LOT is an agreement between companies meant to combat the effects of patent trolling: patent litigation brought by "non-practicing entities"—companies that exist primarily for the purposes of owning and suing with a portfolio of patents for inventions created by other people or companies. Under LOT, member companies may do what they wish with their patents, right up until they sell the patent to a non-participant. At that point, other LOT members can get involved in the sale or take a license in the patent. The LOT network is a form of preemptive harm reduction, an attempt to keep patents from landing in the hands of trolls to begin with.
And because LOT in particular is aimed at disarming potential patent trolls, there is some skepticism as to LOT's efficacy, since the idea behind it is to prevent patents from falling into the hands of trolls whose business models center around buying up patents from failed companies. But some scholars believe that this narrative doesn't reflect the reality of the industry, and the popular narrative around "patent trolls" might not be supported by actual facts. Legal scholar Michael Risch's empirical research from 2011 found, for instance, that "non-practicing entity" patents usually weren't "castoffs from failed startups." (Note, however, that there have been more recent studies that suggest trolling is a big problem).
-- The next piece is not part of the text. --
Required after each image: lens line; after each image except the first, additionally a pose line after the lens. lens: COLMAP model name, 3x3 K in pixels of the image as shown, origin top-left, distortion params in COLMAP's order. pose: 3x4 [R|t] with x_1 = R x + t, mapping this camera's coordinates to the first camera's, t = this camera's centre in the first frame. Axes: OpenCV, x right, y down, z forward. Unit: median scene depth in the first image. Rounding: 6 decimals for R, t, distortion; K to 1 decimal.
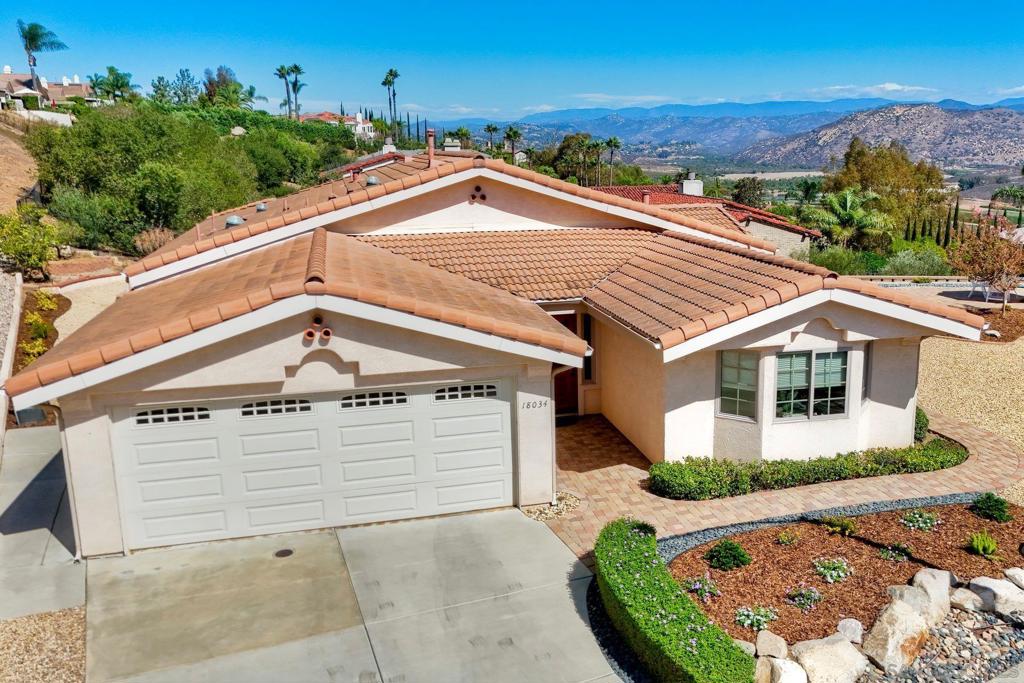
lens RADIAL K [[904.0, 0, 579.9], [0, 904.0, 347.4], [0, 0, 1]] dist [0.073883, -0.065644]
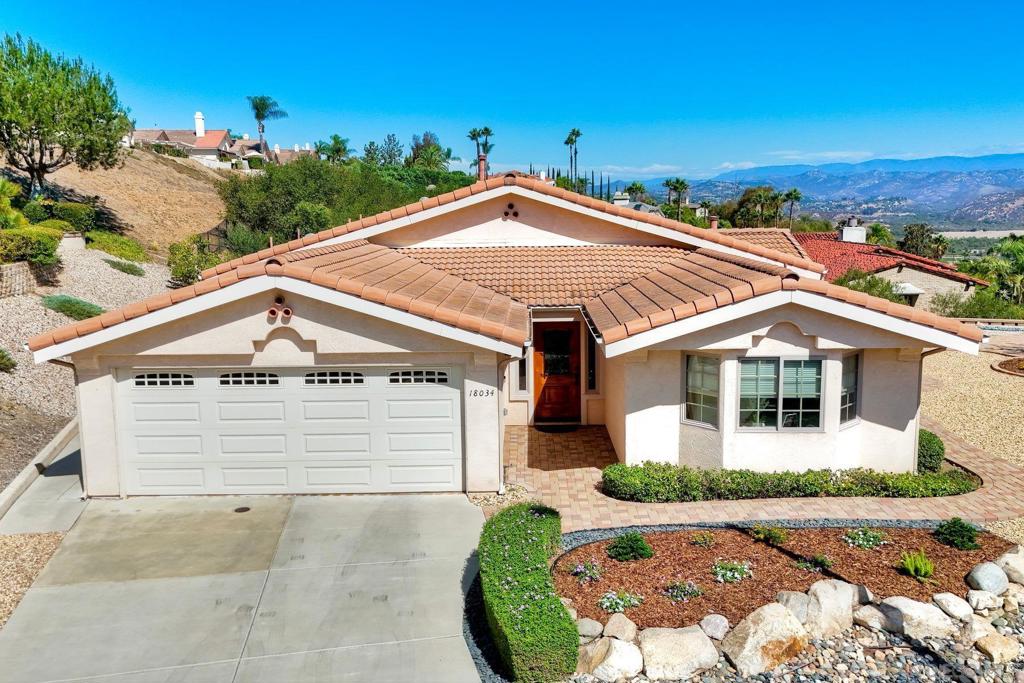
lens RADIAL K [[904.2, 0, 514.5], [0, 904.2, 342.4], [0, 0, 1]] dist [0.070880, -0.066482]
pose [[0.961723, 0.038164, -0.271354, 0.251936], [-0.056338, 0.996637, -0.059499, 0.061528], [0.268171, 0.072509, 0.960639, 0.008303]]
LOT isn't the only private solution to patent trolling that tech companies have come up with. There's also the DPL (Defensive Patent License), which goes much further than LOT. The DPL prevents members from suing each other for patent infringement, unless they are attacked by another member who breaches the DPL first.
"As someone who believes the current patent system is broken, I wish everyone would join the DPL," said Samuels. "But I'm glad that there's LOT as well. The DPL isn't going to be the right fit for every company, and that's okay."
Samuels also cited Open Invention Network (focused on Linux) and Twitter's Innovator's Patent Agreement as examples of defensive patent agreements. "I think the most important takeaway is that there are options out there now, so that as far as I can tell, a company has almost no excuse not to join one of these programs," she said.
For patent reformists, the hope is that the expansion of networks like LOT through programs like Google's Patent Purchase Promotion could do something to slow down the flurry of "troll" litigation like the "shopping cart" patent lawsuit against Newegg.
"Google has a lot invested in its fight against patent abuse, and given how slowly patent reform legislation is currently moving through Congress, it's not surprising that the company is looking for ways to take matters into its own hands," said Charles Duan, director of the Patent Reform Project at Public Knowledge. "Of course, they are only half-measures, since no private program can stop the worst of the worst, and so hopefully these programs don't affect Google's resolve to keep pushing for comprehensive patent reform laws through Congress."